Set in London, but based upon the 1960s French novel by Sébastien Japrisot, Iain Softley’s Trap For Cinderella is a saucy, convoluted thriller. Following a disastrous house fire in rural France, young party girl Mickey (Tuppence Middleton) awakes back in London to find she is suffering from amnesia. Without much in the way of help, she tries to reassemble the puzzle, Memento-style, from fragments. Her intense, long-term friendship with the shy and retiring Do (Alexandra Roach) seems to offer the key, but what will it unlock? The ensuing narrative takes in a mixture of crazy aunties, grotty East London nightclubs, flashbacks, coincidences, hunky strangers, money transfers, flash forwards, expository dialogue, intimations of lesbianism, and Frances de la Tour.
There’s nothing intrinsically wrong with such far-fetched plot mechanics. After all, suspension of disbelief is the currency of cinema. The problem with Trap For Cinderella is that it never manages to affix the right tone to its narrative madcappery; it all feels very stilted and self-serious, when what it desperately needed was to be cranked up a notch: “There’s nothing wrong with a bit of camp!”, you feel like screaming, while doing jazz hands. Compare its understated vibe to, say, Pedro Almodovar’s dastardly, lip-lickingly OTT The Skin I Live In, or Darren Aronofsky’s delirious Black Swan.

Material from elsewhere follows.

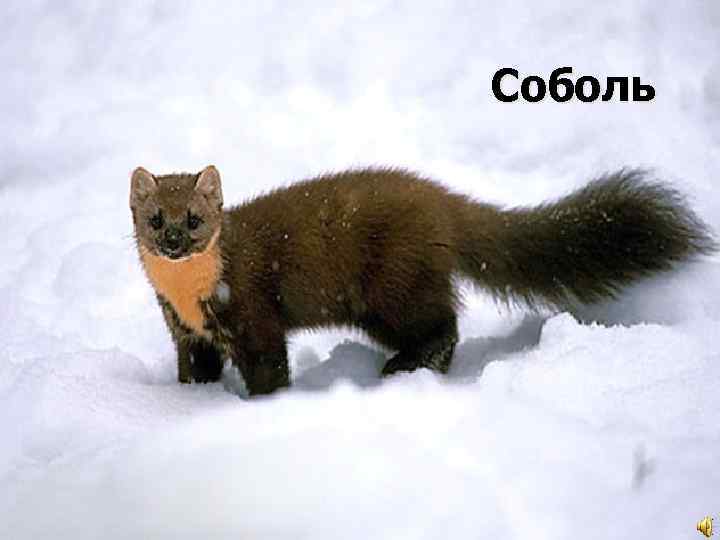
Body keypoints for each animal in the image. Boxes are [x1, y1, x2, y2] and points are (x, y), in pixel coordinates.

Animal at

These were films that, whatever one thought of them, were fully aware of their own innate ridiculousness, and turned up the volume accordingly. As Trap For Cinderella treads wearily to its supposedly shocking conclusion, it's hard to get too excited.

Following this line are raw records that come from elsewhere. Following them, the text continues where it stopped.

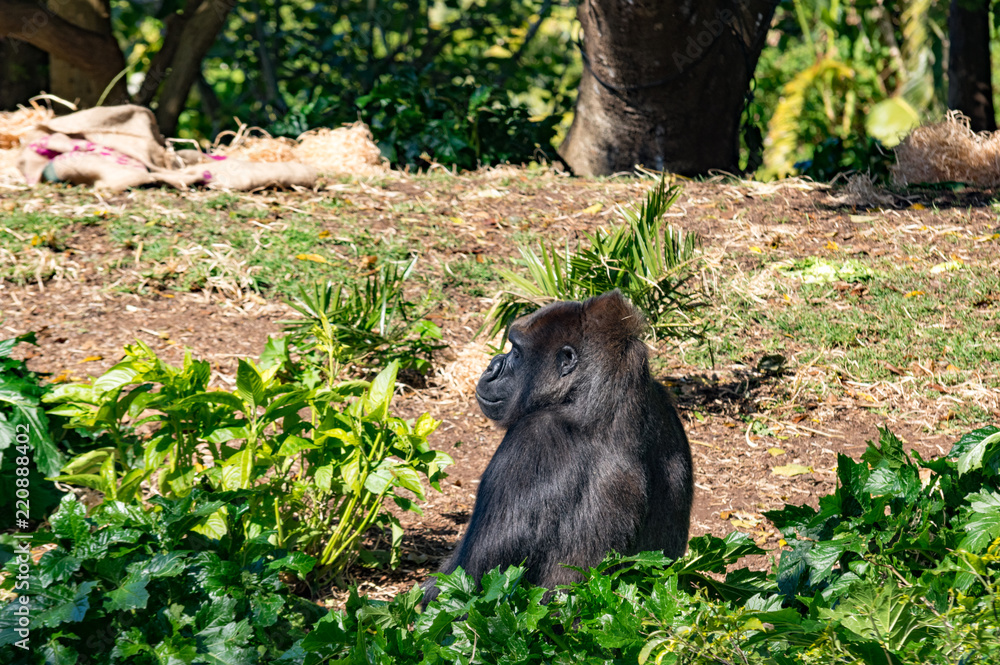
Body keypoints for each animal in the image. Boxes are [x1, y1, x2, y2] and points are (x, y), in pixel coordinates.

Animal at [423, 290, 693, 604]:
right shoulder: (665, 402)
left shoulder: (532, 436)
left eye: (516, 352)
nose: (492, 365)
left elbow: (467, 582)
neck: (595, 393)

That said, Softley is working here with a miniscule budget, and does a solid enough job in keeping things ticking over, injecting some Single White Female-esque menace. It’s unusual to see a clearly Nouvelle Vague-inspired thriller being produced in Britain, and the use of East London locations adds a further layer of grimy intrigue. As Mickey, Tuppence Middelton is the standout – she has the flashiest and trickiest role, which she clearly has fun with. Sadly, the same can’t be said for Kerry Fox (generally a terrific actor – see Jane Campion’s An Angel At My Table), who text messages in her performance as the villainous Julia. A solid watch overall, then, but not as fun or demanding as it should be.